Mana me explicou essa ação após o incidente: “Um idiota não pode julgar se alguém é idiota. Então, ao invés de responder sem sentido, fiz o que um idiota faria.” Claro, essa é a parte lógica. A outra razão pela qual ela fez isso, tenho certeza de que você já entende.
Infelizmente, no momento do incidente, Mana e A-ko não estavam sozinhas. Havia algumas pessoas assistindo. Pessoas que, por passarem tanto tempo perto de Mana, entendiam o outro significado de suas ações. São as mesmas que me contaram a história do incidente.
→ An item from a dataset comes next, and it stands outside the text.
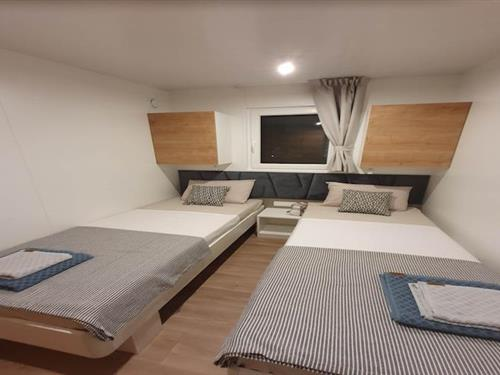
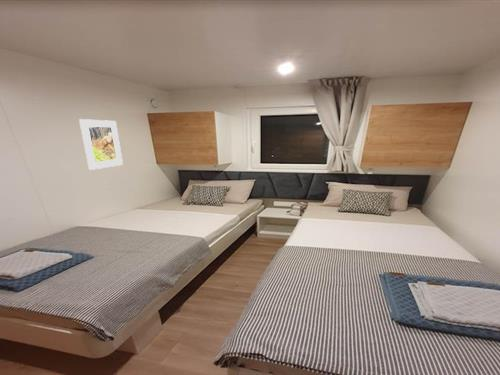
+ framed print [78,118,124,171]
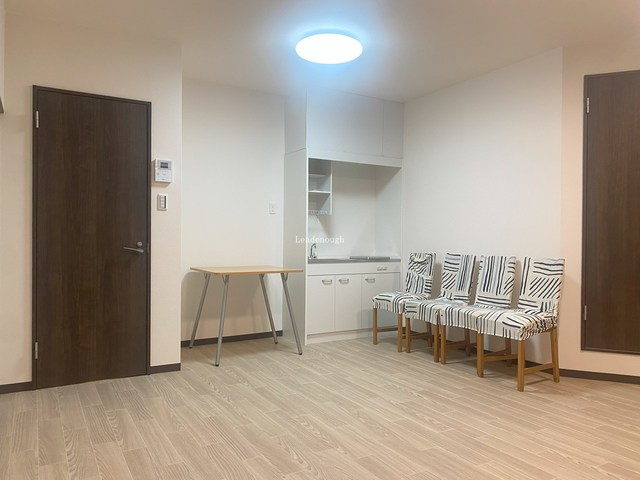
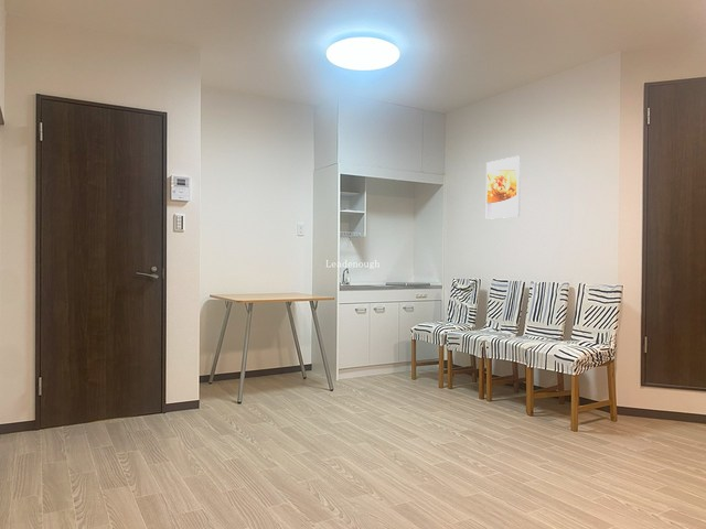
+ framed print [485,155,522,220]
O público provavelmente avisou A-ko sobre a outra razão da ação de Mana. Claro, silenciosamente, apenas com olhares e expressões. E assim, A-ko não se preocupou em responder com palavras. Ela chutou violentamente uma mesa, fazendo Mana cair no chão. A-ko foi suspensa.
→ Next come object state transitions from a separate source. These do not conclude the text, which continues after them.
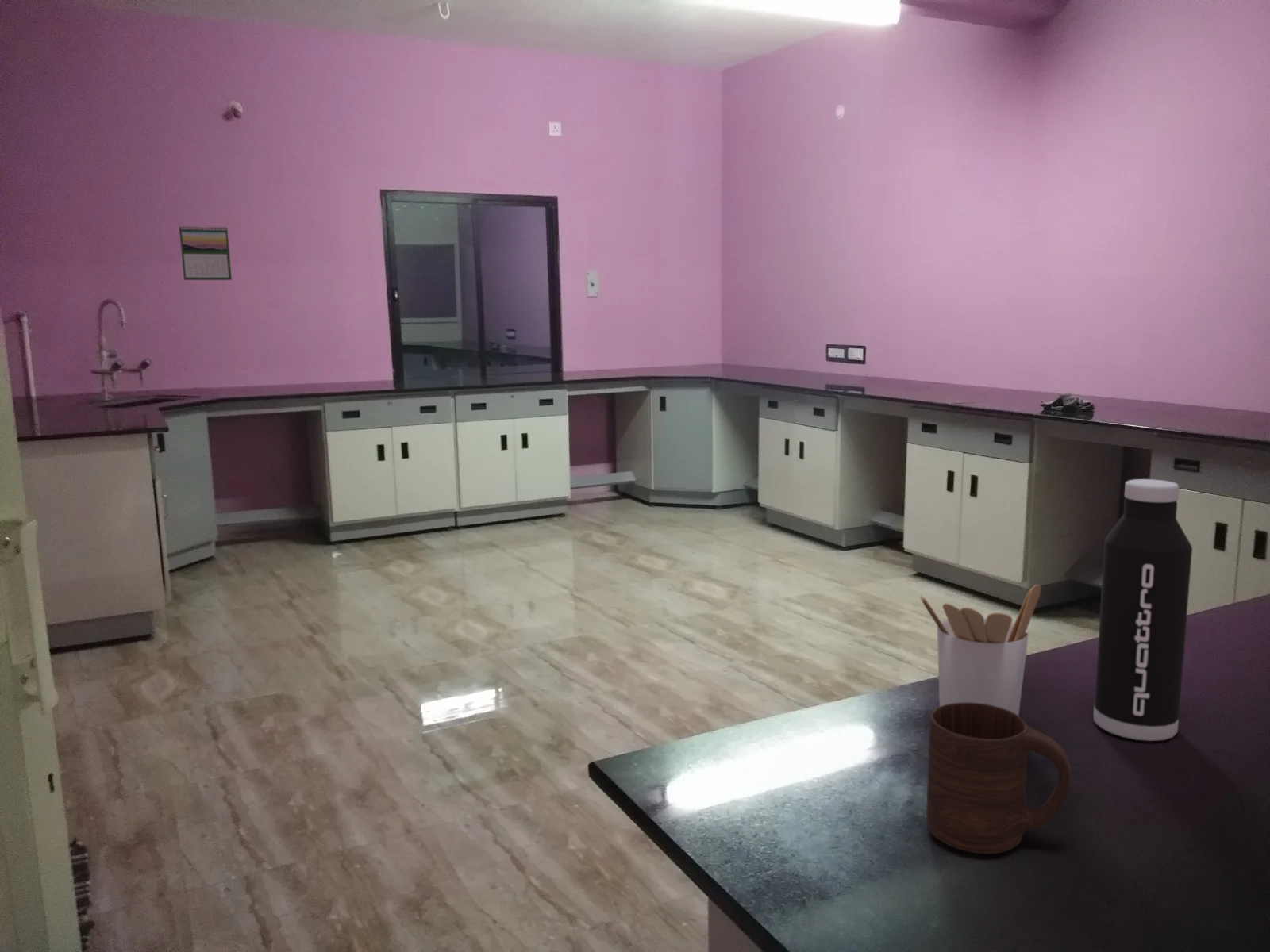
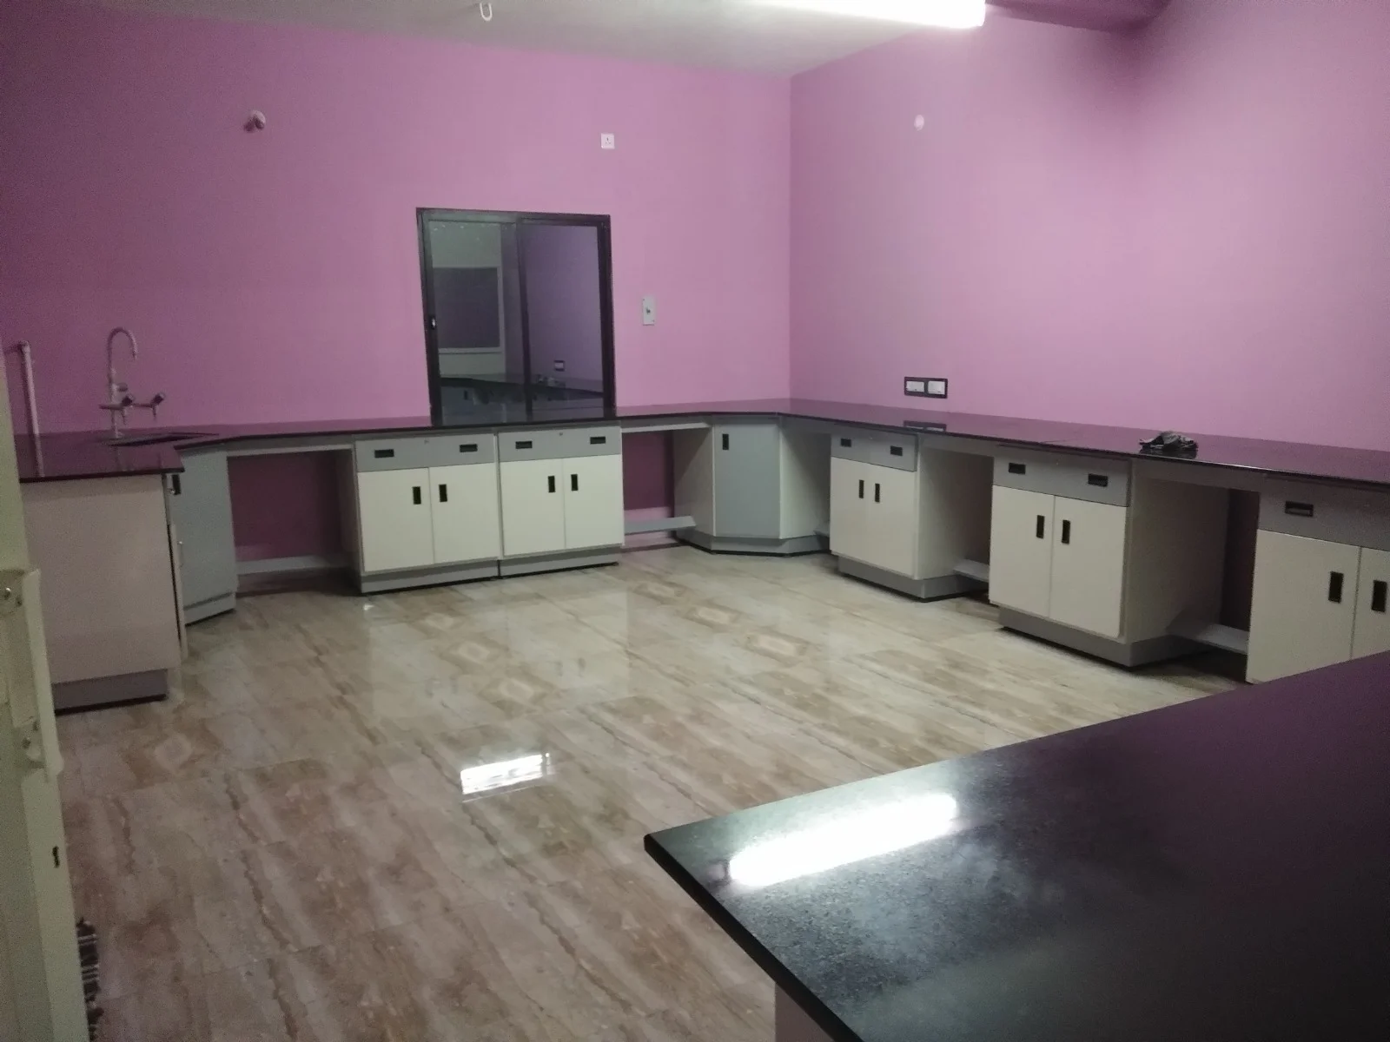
- water bottle [1093,478,1193,742]
- cup [926,703,1072,854]
- utensil holder [919,584,1042,716]
- calendar [179,225,233,281]
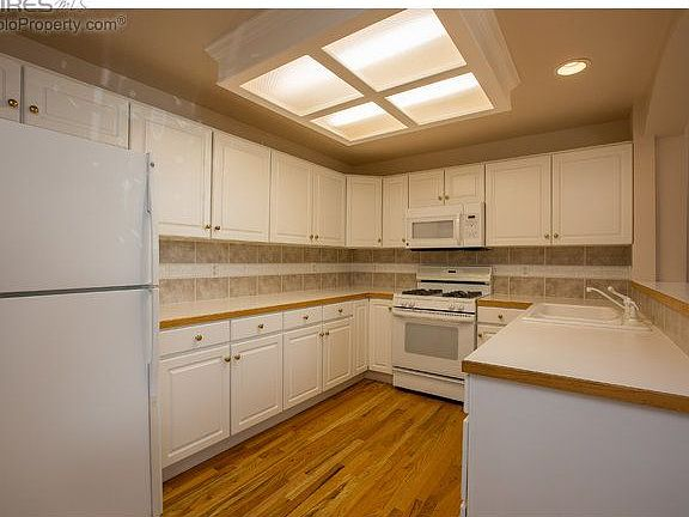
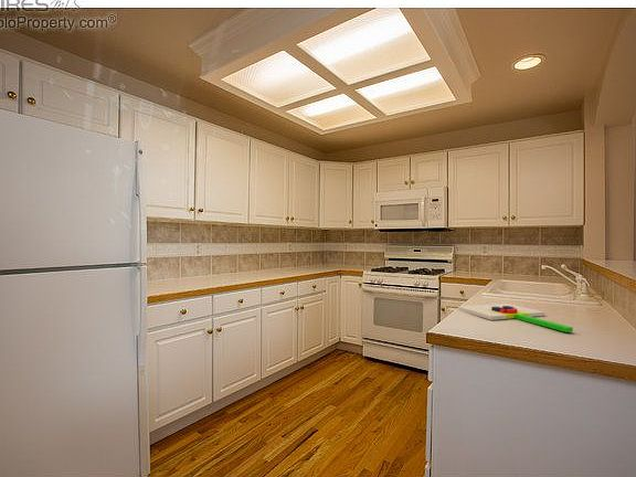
+ chopping board [457,303,574,333]
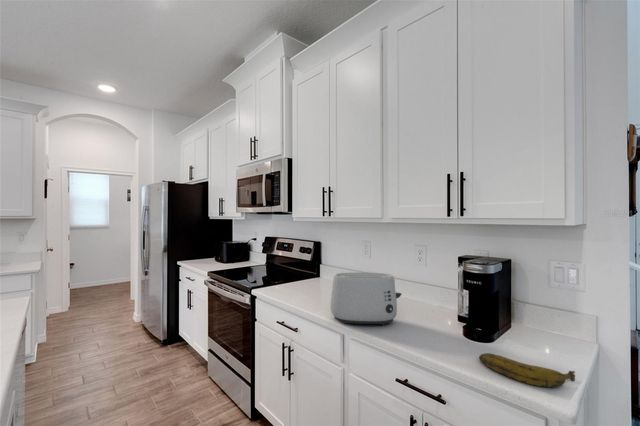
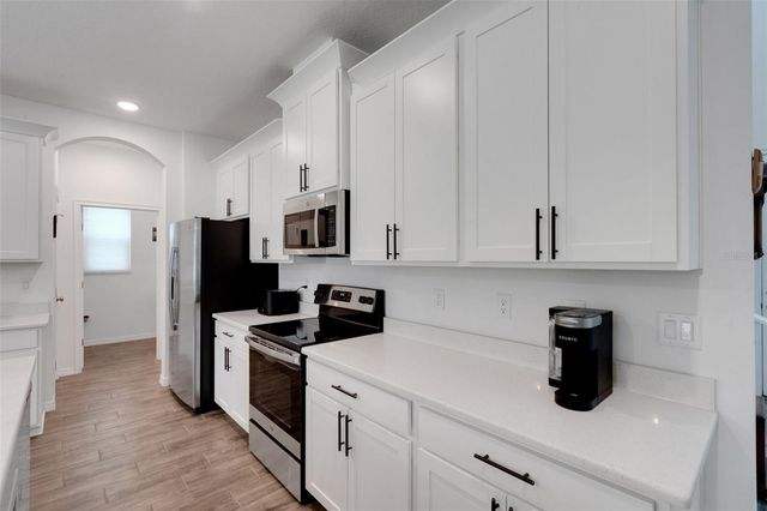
- toaster [329,271,402,326]
- banana [478,352,576,388]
A-ko não era do tipo violento. Simplesmente teve azar naquele dia por ter falado com Mana. Mana deve eliminar palavras desagradáveis. Para isso, ela não tem medo nem receio dos métodos que usa. Absolutamente nenhum. Eu experimentei isso pessoalmente.
*
Essa explicação levou mais tempo do que eu pensava. Minhas desculpas. Falta só um pouco: é que quando você começa a falar desse jeito, as coisas se alongam.
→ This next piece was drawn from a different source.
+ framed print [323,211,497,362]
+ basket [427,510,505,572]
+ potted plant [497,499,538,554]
Ainda assim, daqui em diante, espero que me perdoe mesmo que fique longo. A partir de agora, não vou falar de boatos ou relatos de terceiros, será minha experiência pessoal.
— Por que é errado matar pessoas?
Mana desviou o olhar por um momento e respondeu:
— Você. Quem você quer matar?
Foi a primeira vez. Minha primeira vez experimentando o “Você” de Mana.
Um ano depois do incidente do estojo de lápis.
Era a primavera em que passamos para o terceiro ano do ensino médio. Eu já estava interessado em Mana há algum tempo.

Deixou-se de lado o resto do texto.